→ Task objective
In the review of The Devils' Dance, which three khans is Oyxon passed between, in order?

━━━━━ Page text

Hamid Ismailov is an Uzbek writer who was banished from Uzbekistan for “overly democratic tendencies”. He wrote for BBC for years and published several books in Russian and Uzbek. A good number of his books have been translated into English and can be found either through Tilted Axis or any other bookstore/bookseller. Some of my favorites include Dead Lake, the Manaschi, the Underground, and the book that inspired everything the Devils’ Dance.
Tilted Axis’ translation of The Devils’ Dance came out the same year I was working on my masters, and I bought it because it is a fictional account of Abdulla Qodiriy’s last days while in a Soviet prison. He goes through several interrogations and runs into his fellow writers and friends: Fitrat and Cho’lpon. Qodiriy is written as detached from events while Cho’lpon comes across as very sarcastic, as if this is all a game, and Fitrat is interestingly resigned to the Soviet’s games but seems to have some fight in him. Qodiry distracts himself from the horrors around him by thinking about his unwritten novel (which he really was working on when he was arrested by the NVKD). His novel focuses on Oyxon, a young woman forced to marry three khans during the Great Game. His daydreaming takes a power of its own and he occasionally slips back to talk with historical figures such as Charles Stoddart and Arthur Connolly-two British officers who were murdered by the Khan of Bukhara (not a 100% convinced they didn’t have it coming).
We spend half of the narrative with Qodiriy and the other half with Oyxon as she is taken from her home and thrown into the royal court of Kokand’s khans where she is raped and mistreated and has to survive the uncertain times of Central Asia during the Great Game. She is passed from Umar, the father, to Madali, the son, to the conquering Khan of Bukhara, Nasrullah who eventually murders her and her children. From a historical perspective, I have a lot of questions about Nasrullah because a lot of sources write him off as a cruel tyrant and nothing more which usually means there’s more…Before Oyxon and Qodiriy are taken to their deaths, there is a poignant scene where the two timelines merge into one that will stay with you long after the novel is over.

━━━━━━━━━━
━━━━━ Dataset excerpts

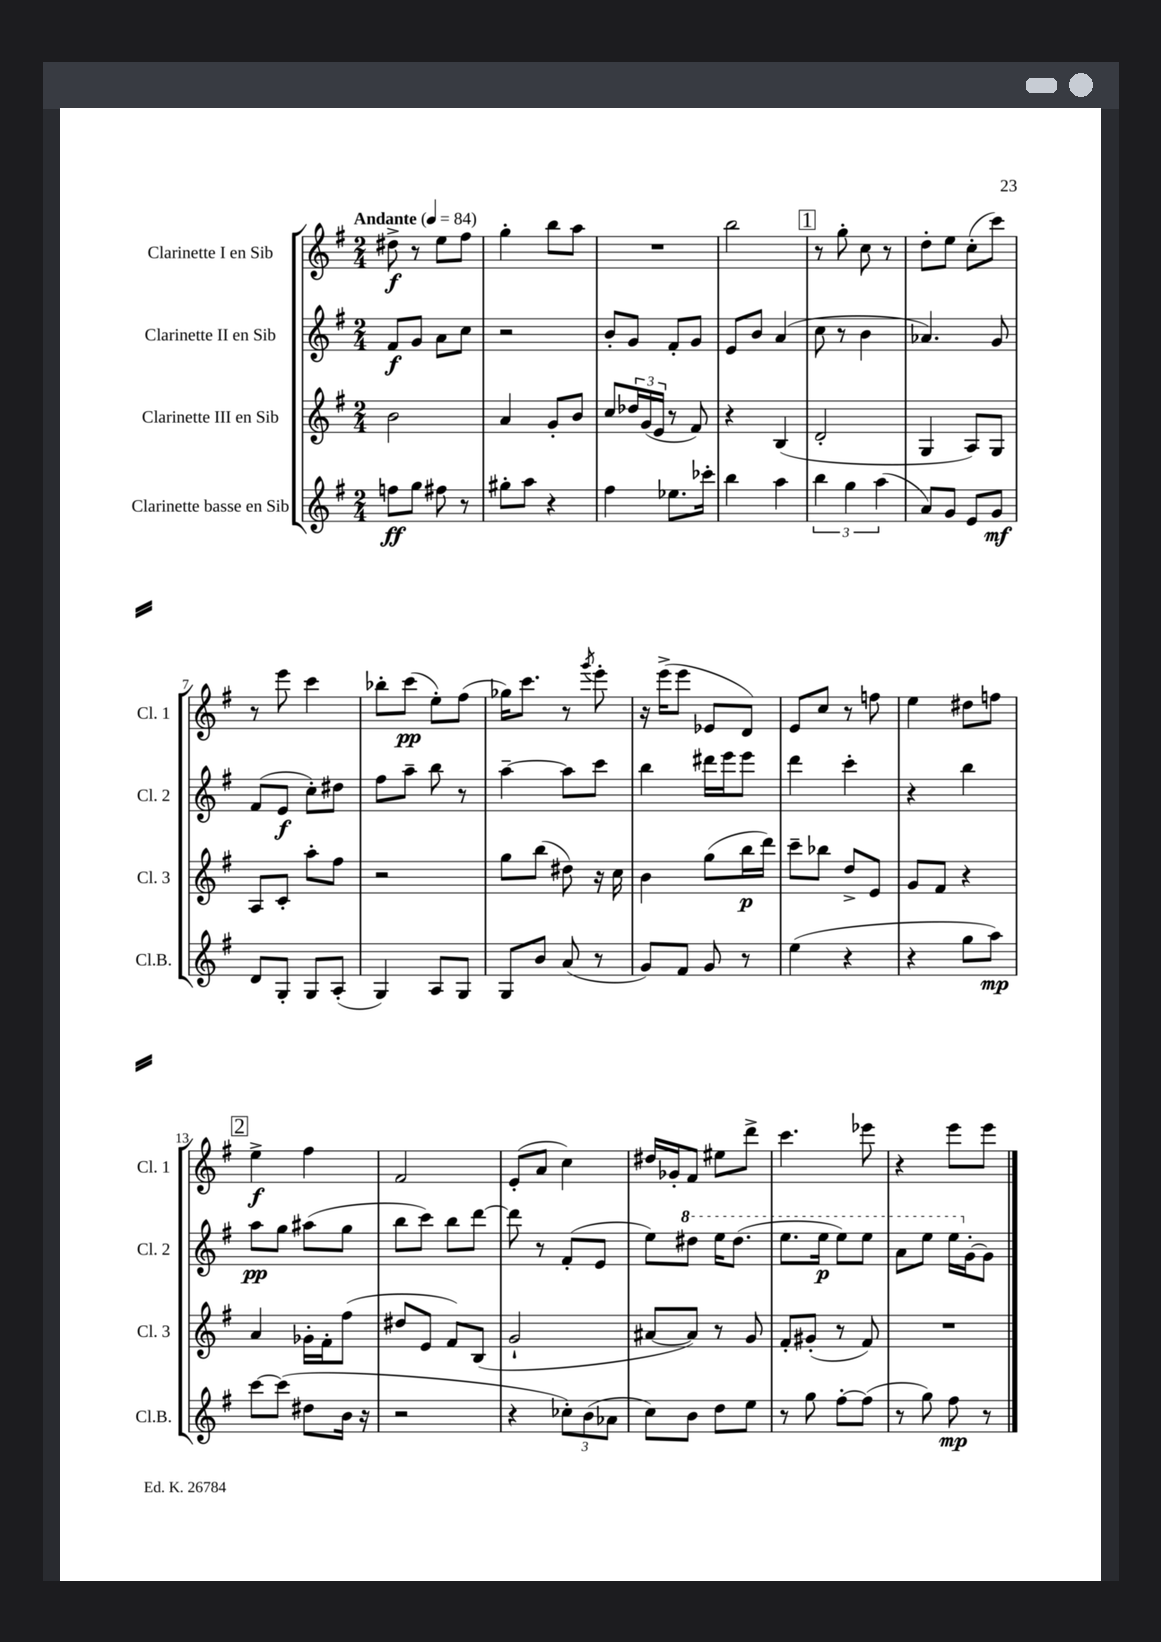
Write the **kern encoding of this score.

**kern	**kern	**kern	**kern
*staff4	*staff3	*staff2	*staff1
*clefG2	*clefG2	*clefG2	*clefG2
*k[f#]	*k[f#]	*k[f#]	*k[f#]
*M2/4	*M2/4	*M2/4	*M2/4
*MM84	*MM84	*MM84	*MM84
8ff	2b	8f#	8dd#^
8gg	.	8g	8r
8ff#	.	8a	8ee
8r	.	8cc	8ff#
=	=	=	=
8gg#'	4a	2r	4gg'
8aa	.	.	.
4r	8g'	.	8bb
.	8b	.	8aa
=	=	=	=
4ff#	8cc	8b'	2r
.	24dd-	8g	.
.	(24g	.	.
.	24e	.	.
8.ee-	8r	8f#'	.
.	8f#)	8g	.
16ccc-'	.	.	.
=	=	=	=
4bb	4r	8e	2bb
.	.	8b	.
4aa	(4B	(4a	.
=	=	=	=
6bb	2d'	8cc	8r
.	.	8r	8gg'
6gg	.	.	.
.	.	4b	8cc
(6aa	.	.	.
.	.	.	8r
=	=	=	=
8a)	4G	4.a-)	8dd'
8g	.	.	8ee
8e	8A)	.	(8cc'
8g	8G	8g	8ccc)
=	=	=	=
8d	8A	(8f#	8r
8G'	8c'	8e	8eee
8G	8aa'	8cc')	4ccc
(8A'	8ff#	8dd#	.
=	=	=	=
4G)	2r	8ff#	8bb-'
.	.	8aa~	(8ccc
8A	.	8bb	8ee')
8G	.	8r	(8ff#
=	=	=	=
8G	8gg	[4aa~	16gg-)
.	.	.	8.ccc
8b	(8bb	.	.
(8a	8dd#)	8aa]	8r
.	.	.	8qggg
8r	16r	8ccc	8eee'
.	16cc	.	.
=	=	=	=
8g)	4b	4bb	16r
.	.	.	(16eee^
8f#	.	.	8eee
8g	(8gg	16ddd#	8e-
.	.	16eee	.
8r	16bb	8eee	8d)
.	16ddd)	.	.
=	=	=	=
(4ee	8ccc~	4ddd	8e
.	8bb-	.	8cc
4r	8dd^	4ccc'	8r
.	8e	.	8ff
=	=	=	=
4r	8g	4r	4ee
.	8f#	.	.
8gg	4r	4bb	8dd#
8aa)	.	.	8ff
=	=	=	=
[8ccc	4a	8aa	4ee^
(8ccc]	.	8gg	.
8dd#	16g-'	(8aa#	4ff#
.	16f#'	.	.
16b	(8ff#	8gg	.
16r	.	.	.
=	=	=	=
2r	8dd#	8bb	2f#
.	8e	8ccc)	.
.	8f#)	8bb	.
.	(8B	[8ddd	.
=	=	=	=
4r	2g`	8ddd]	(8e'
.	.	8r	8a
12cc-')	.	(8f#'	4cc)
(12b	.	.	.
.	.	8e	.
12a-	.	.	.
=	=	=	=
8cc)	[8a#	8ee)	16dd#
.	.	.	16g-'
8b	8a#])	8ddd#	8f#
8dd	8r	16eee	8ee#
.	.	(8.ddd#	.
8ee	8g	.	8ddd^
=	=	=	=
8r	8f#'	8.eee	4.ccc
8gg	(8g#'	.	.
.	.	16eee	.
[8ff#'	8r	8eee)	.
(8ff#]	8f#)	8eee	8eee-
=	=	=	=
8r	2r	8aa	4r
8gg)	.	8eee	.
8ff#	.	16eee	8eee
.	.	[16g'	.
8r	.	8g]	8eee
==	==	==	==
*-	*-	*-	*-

━━━━━━━━━━

→ Answer to this task
Umar, then his son Madali, then Nasrullah, the conquering Khan of Bukhara.